A.1. Proof of Lemma 3.1.

Since the fBM is a Gaussian process, from Corollary 2.6.3 of Pipiras and Taqqu (2017), we get $\mathbb{E}\left\{B_H(i)\right\}=0$ and $\mathbb{E}{\left\{B_H(i)\right\}}^2=i^{2H}$ for any $i\in \mathbb{N}$. Hence, B_H(i) ~ N(0, i^2H). By stationarity of the incremental process of fBM, it is enough to show (3.8) holds for i = 1. Define $Y_1^{(m)}=X_{2^m}$ and $Y_2^{(m)}=X_{2^{m+1}}-X_{2^m}$. Then, $Y_1^{(m)}~\text{N}\left(0,2^{2Hm}\right)$. Also, $\mathbb{E}{\left(Y_2^{(m)}\right)}^2=\mathbb{E}{\left(X_{2^{m+1}}\right)}^2+\mathbb{E}{\left(X_{2^m}\right)}^2-2\text{ Cov}\left(X_{2^{m+1}},X_{2^m}\right)$. From (3.4) we get $\text{Cov}\left(X_{2^{m+1}},X_{2^m}\right)=2^{2H(m+1)}$. Thus, we have $Y_2^{(m)}~\text{N}\left(0,2^{2Hm}\right)$. Finally, $\text{Cov}\left(Y_1,Y_2\right)=\text{Cov}\left(X_{2^m},X_{2^{m+1}}\right)-\mathbb{E}{\left(X_{2^m}\right)}^2$, which, after applying (3.4) again, we obtain Cov(Y₁, Y₂) = 2^2Hm(2^2H−1 − 1). Setting λ² = 2^2Hm,

$$\begin{gathered} P\left(Z_2^{(m)}=1\mid Z_1^{(m)}=1\right)=\frac{P\left(Y_1>0,Y_2>0\right)}{P\left(Y_1>0\right)} \\ =2P\left(Y_2/\lambda >0,Y_2/\lambda >0\right) \\ =2\left[\frac{1}{4}+\frac{1}{2\pi }\text{ arcsin}\left\{\frac{1}{{\lambda }^2}\text{Cov}\left(Y_1,Y_2\right)\right\}\right] \\ =\frac{1}{2}+\frac{1}{\pi }\text{ arcsin}\left(2^{2H-1}-1\right). \end{gathered}$$

A.2. Mixing of MCMC chain in Algorithm 1.

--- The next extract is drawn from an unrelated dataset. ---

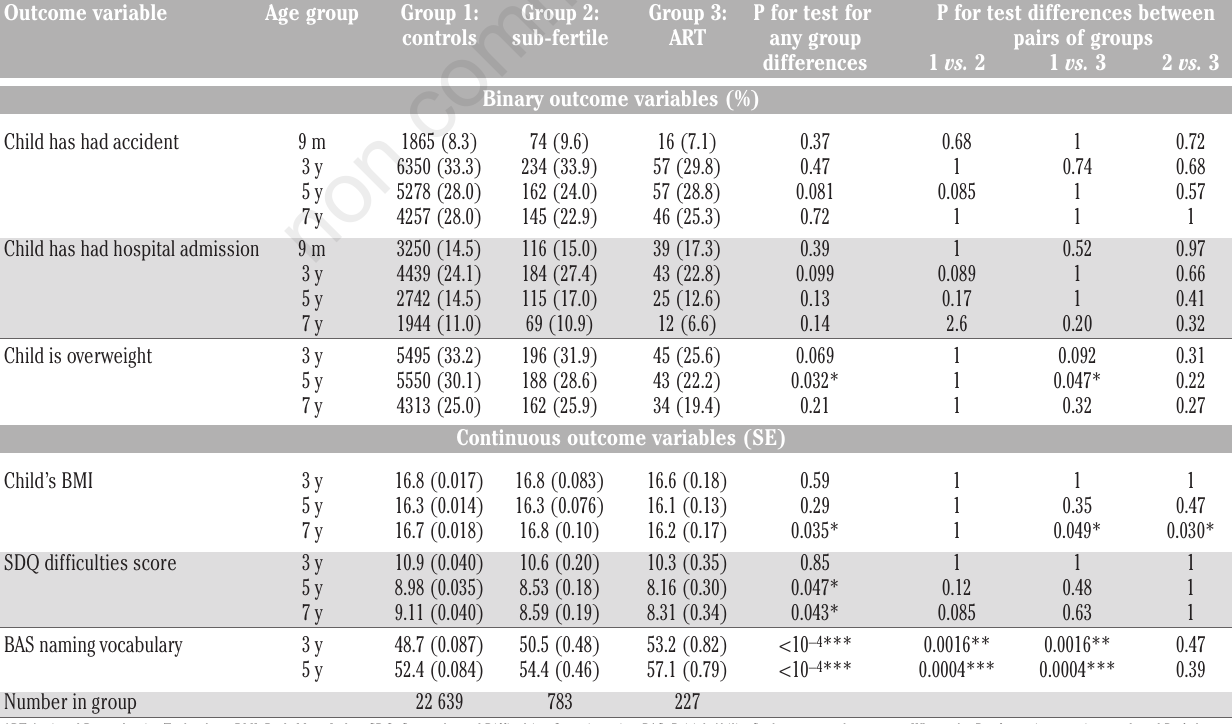
Table 1. Summary of unadjusted comparisons of outcome variables by group. For the binary variables, numbers of cases are given, with the percentage of the group this represents in brackets. For the continuous variables, group means are given with their standard error in brackets. The P for an ANOVA test for group differences is shown, along with the P for tests for differences between each pair of groups, using a Bonferroni correction to maintain the Type I error rate of 5%. Higher SDQ Difficulties Score values indicate greater child difficulties. Higher BAS Naming Vocabulary Scores indicate larger child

We briefly comment on the mixing of the MCMC chain obtained via Algorithm 1. With L MCMC samples we calculate the effective sample sizes (ESS) for the parameters f(·)//τ H as

$$\text{ESS}=\frac{L}{1+2{\sum }_{j=1}^J\rho (k)},$$ (A.1)

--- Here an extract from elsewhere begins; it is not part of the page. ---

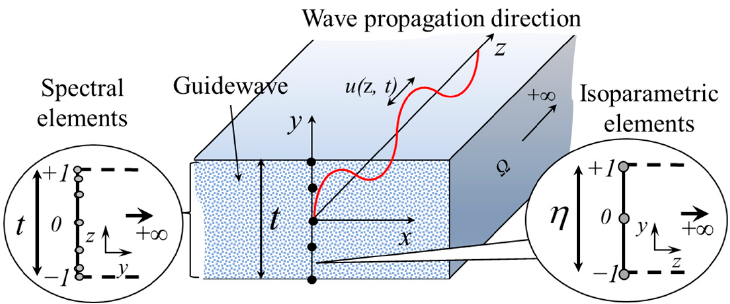
Figure 1. Schematic representation of the plate and SBFEM model.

where ρ(j) is the autocorrelation at lag j. We set J = 30 as the maximum lag and L = 10,000. For the 180 parameters f(t)/τ, where t = 1, …, 180, the average effective sample size for the 15 species were 2012.21 and that for the Hurst coefficient H averaged over all the species is 1941.44.

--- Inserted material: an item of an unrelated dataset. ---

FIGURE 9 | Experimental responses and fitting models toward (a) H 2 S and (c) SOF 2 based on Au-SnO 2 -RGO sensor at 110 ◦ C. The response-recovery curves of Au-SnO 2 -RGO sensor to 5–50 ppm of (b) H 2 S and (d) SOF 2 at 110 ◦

A.3. Proof of Theorem 3.2.

For any set V ∈ Θ, the posterior probability Π(V | Z₁, …, Z_n) = ∫ Π(V | W, Z₁,…, Z_n) Π (W | Z₁, …, Z_n) dW. Now, fix any weak neighborhood U of θ₀. Weak consistency conditional on the latent variables is proved in Section S6 of Chakraborty, Ovaskainen and Dunson (2022a). Thus, the random variable Π(U^c | W, Z₁, …, Z_n) converges to 0 in P₀-probability. We now extend the proof for the marginal probability Π(U^c | W, Z₁, …, Z_n). Fix any δ > 0. Then we have

$$\begin{gathered} E_{P_0}\Pi \left(U^C\mid Z_1,\dots ,Z_n\right) \\ =E_{P_0}\int \Pi \left(U^c\mid W,Z_1,\dots ,Z_n\right)\Pi \left(W\mid Z_1,\dots ,Z_n\right)dW \\ =E_{P_0}{\int }_{\Pi \left(U^c\mid W,Z_1,\dots ,Z_n\right)\le \delta }\Pi \left(U^c\mid W,Z_1,\dots ,Z_n\right)\Pi \left(W\mid Z_1,\dots ,Z_n\right)dW \\ +E_{P_0}{\int }_{\Pi \left(U^c\mid W,Z_1,\dots ,Z_n\right)>\delta }\Pi \left(U^c\mid W,Z_1,\dots ,Z_n\right)\Pi \left(W\mid Z_1,\dots ,Z_n\right)dW \\ \le \delta +P_0\left\{\Pi \left(U^C\mid W,Z_1,\dots ,Z_n\right)>\delta \right\}, \end{gathered}$$

where we use the fact that Π(U^c | W, Z₁, …, Z_n) ≤ 1.